Doch das Potenzial dieses Marktes ist noch keinesfalls erschöpft. Den Daten zufolge ist der Konsumanteil am chinesischen Bruttoinlandsprodukt (BIP) noch immer niedriger als in anderen großen Volkswirtschaften. 2017 entfielen lediglich 39,1 Prozent des chinesischen BIP auf den inländschen Konsum, gegenüber 68 Prozent in den USA, 62,2 Prozent in Indien und 55,8 Prozent in der Europäischen Union (EU).
Zugleich dürften die Realeinkommen in China weiter steigen, da die Wirtschaft stark wächst und die Regierung die Konjunktur stützt. Die hohen realen Einkommenszuwächse chinesischer Arbeiter hatten wesentlichen Anteil am starken Anstieg des Konsums in den vergangenen Jahren. Viel spricht dafür, dass die Faktoren Bestand haben, die zum Entstehen eines der weltgrößten Konsumgütermärkte beigetragen haben.

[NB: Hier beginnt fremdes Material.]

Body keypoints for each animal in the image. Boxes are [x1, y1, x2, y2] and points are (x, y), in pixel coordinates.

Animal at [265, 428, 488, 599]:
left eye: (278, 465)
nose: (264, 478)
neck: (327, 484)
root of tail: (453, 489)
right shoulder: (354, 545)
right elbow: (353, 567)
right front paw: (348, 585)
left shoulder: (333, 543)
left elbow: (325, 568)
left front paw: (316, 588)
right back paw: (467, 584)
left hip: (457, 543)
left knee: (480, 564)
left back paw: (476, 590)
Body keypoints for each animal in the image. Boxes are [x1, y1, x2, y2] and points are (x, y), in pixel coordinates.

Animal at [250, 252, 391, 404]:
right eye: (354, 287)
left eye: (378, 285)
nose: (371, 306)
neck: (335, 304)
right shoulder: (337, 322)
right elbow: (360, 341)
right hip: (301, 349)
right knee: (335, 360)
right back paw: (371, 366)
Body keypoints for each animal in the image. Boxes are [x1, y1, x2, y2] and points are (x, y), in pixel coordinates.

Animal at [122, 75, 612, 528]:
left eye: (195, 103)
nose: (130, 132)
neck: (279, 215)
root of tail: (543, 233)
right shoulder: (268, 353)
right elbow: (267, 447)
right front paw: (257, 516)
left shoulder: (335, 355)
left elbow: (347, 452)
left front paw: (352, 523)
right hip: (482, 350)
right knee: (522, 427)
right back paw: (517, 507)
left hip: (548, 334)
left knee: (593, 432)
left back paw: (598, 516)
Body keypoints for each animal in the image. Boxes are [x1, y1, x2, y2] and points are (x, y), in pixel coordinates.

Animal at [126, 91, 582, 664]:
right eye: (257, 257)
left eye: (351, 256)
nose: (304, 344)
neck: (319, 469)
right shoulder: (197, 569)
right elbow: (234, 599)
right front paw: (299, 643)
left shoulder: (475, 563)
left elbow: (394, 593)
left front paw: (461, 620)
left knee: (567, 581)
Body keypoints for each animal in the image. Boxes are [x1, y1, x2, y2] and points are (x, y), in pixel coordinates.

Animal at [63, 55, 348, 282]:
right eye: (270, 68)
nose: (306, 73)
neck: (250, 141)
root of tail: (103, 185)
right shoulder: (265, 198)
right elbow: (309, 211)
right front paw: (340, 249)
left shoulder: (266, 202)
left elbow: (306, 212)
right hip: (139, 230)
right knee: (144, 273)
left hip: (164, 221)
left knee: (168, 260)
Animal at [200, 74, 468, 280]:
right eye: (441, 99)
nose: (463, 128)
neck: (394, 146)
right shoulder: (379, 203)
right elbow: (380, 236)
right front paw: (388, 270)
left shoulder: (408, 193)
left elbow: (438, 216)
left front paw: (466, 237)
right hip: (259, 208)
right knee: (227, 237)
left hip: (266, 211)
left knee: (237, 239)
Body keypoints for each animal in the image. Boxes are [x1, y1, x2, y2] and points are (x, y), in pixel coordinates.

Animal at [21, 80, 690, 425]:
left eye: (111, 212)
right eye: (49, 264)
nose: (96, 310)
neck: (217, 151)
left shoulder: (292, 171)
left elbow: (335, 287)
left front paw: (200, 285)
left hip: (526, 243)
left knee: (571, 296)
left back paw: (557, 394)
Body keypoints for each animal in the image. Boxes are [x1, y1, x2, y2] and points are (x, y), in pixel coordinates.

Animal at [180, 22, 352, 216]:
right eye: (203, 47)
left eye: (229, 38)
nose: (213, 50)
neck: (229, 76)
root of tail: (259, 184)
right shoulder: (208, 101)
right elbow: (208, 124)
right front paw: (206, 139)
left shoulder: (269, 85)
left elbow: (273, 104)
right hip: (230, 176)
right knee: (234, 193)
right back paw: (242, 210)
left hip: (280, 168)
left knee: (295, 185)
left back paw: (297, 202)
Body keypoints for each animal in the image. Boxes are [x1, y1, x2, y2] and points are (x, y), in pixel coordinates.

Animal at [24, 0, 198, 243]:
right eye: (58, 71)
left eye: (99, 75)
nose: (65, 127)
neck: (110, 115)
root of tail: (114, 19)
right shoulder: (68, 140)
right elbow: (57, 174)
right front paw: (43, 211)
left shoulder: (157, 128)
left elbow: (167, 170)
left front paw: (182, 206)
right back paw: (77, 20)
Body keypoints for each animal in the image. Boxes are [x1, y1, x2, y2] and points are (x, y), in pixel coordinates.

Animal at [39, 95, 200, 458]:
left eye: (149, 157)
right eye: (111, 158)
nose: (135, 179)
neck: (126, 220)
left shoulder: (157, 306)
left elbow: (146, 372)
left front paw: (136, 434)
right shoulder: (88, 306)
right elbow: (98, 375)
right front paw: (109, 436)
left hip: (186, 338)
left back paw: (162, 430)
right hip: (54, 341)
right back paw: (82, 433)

Eines wird sich unserer Ansicht nach aber ändern, und zwar die Struktur des Konsumanstiegs in China: Wir glauben, dass kleinere Städte rasch zu einem wichtigen Wachstumsfaktor werden. Seit China vor 40 Jahren mit Wirtschaftsreformen begann, wurde die Entwicklung des Landes vor allem von den großen Städten getragen. Diese sogenannten Tier-1-Städte wie Peking und Shanghai wuchsen zu urbanen Zentren heran und entwickelten sich schnell. Die Verbesserung ihrer Infrastruktur sorgte für mehr Industrie und so für neue Arbeitsplätze. Die Einkommen der Bewohner dieser Städte stiegen rasch – und damit auch der Konsum. Heute gelten die Einkommen in diesen Tier-1-Städten gemäß Weltbankdefinition als hoch – mit jährlich 12.236 US-Dollar pro Kopf.